FAMUPD nabs bomb suspect

After a thorough investigation of the Feb. 4, Tucker Hall bomb threats, FAMU Police Department made an arrest.

Joel Floyd was arrested late Tuesday afternoon for calling in a bomb threat to the FAMUPD, which shut down Tucker Hall for two hours.

“I am innocent until proven guilty,” said Floyd, 21, a sophomore biology student from Tallahassee.

Floyd is charged with two counts of false report of a bomb or explosive on state property, which is a second-degree felony He was booked into the Leon County Jail after being arrested.

FAMUPD said the caller contacted them shortly before 8 a.m. on two occasions, claiming that a bomb was in Tucker Hall on Wednesday, Feb. 4 and Friday Feb. 6.

In both cases, FAMUPD responded by securing and searching the facility. In neither instance was an explosive devise found.

Because FAMUPD records can trace callers, the campus police believe Floyd called in the bomb threat. Floyd doubts the evidence that FAMUPD has against him.

“They claim my voice is a match to the voice of the caller … it wasn’t me, I didn’t do it,” Floyd said.
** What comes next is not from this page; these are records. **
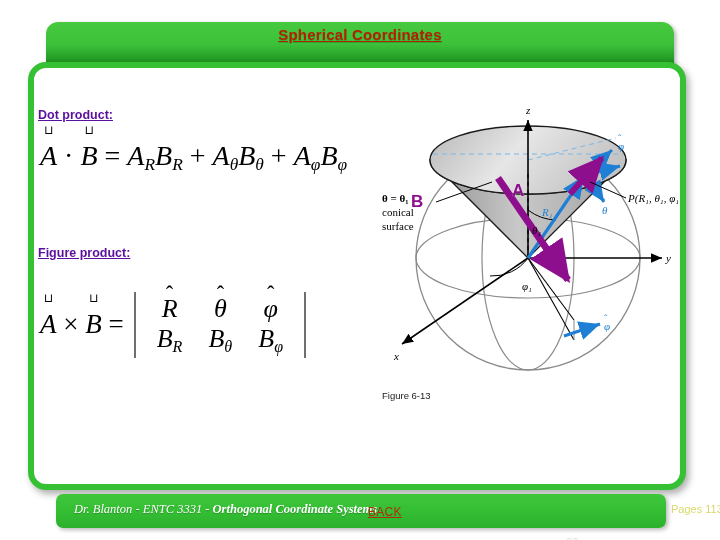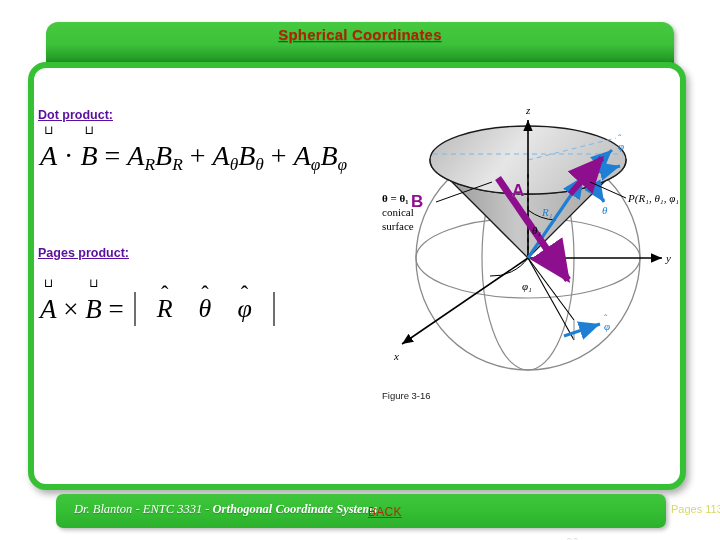"Pages product:" div.heading { text: Pages -> Figure }
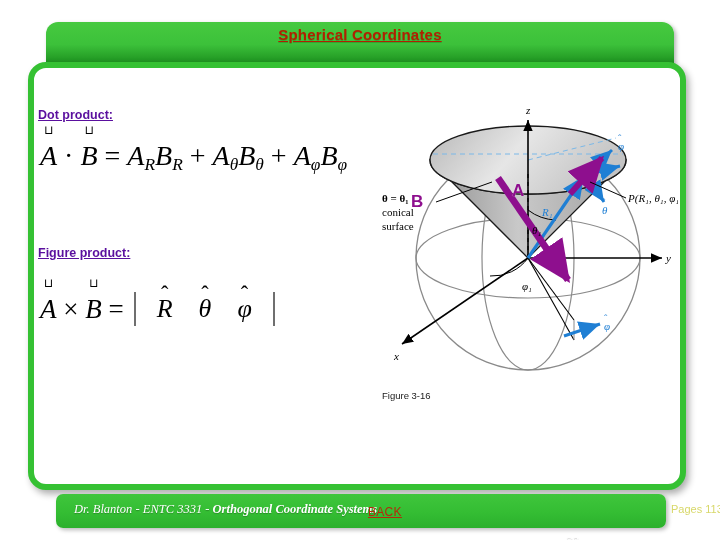"BR" tr { html: none -> <tr> <td><span>B</span><span>R</span></td> <td><span>B</span><span>θ</span></td> <td><span>B</span><span>φ</span></td> </tr> }
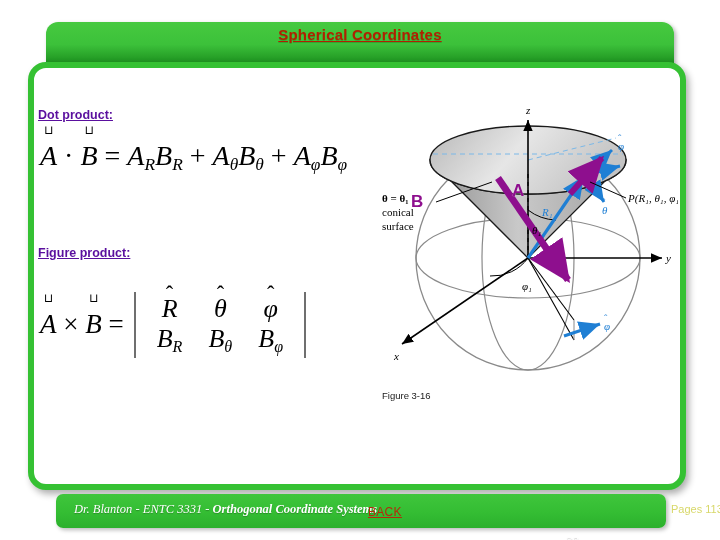"Figure 3-16" div.fig-caption { text: 3-16 -> 6-13 }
“Because a second-degree felony does not carry a mandated sentence, there is a very wide range of sentencing allotted,” said Deputy State Attorney C.W. Goodwin. “His sentencing will be based on pervious crime records.”

If convicted Floyd could receive penalties ranging from probation to 15 years in prison.

Floyd said he’s not guilty and has had no previous problems with the law.

“I have no previous crime record,” Floyd said.

But according to his criminal records, Floyd has been charged with two counts of fraud impersonation, breach of peace, violation of probation, grand theft and civil contempt.

Floyd’s family said that he is innocent.

“I never thought that Joel would do anything like this,” said Floyd’s sister Tishunta Floyd. “If he did do it, he probably did not mean any harm … he’s just a college student who plays too much.”

Floyd is the second person in four years who has been arrested for bomb threats at FAMU. The difference between the two incidents is that the first caller carried out his threats.

Lawrence Lombardi, a white unemployed embalmer, was sentenced to life in prison for setting off two pipe bombs in 1999. The bombings were accompanied by racist phone calls to WTXL-TV, a local news station.

The first bomb exploded Aug. 31, 1999, in a first floor restroom of Lee Hall. The second bomb exploded in a first floor restroom of the Perry Paige Building.

Floyd is not fretful of speculation or previous cases, and plans to go on as normal.

“I am not worried … I will continue to maintain my class schedule and receive an education,” said Floyd.

Floyd was released Tuesday on $10,000 bond.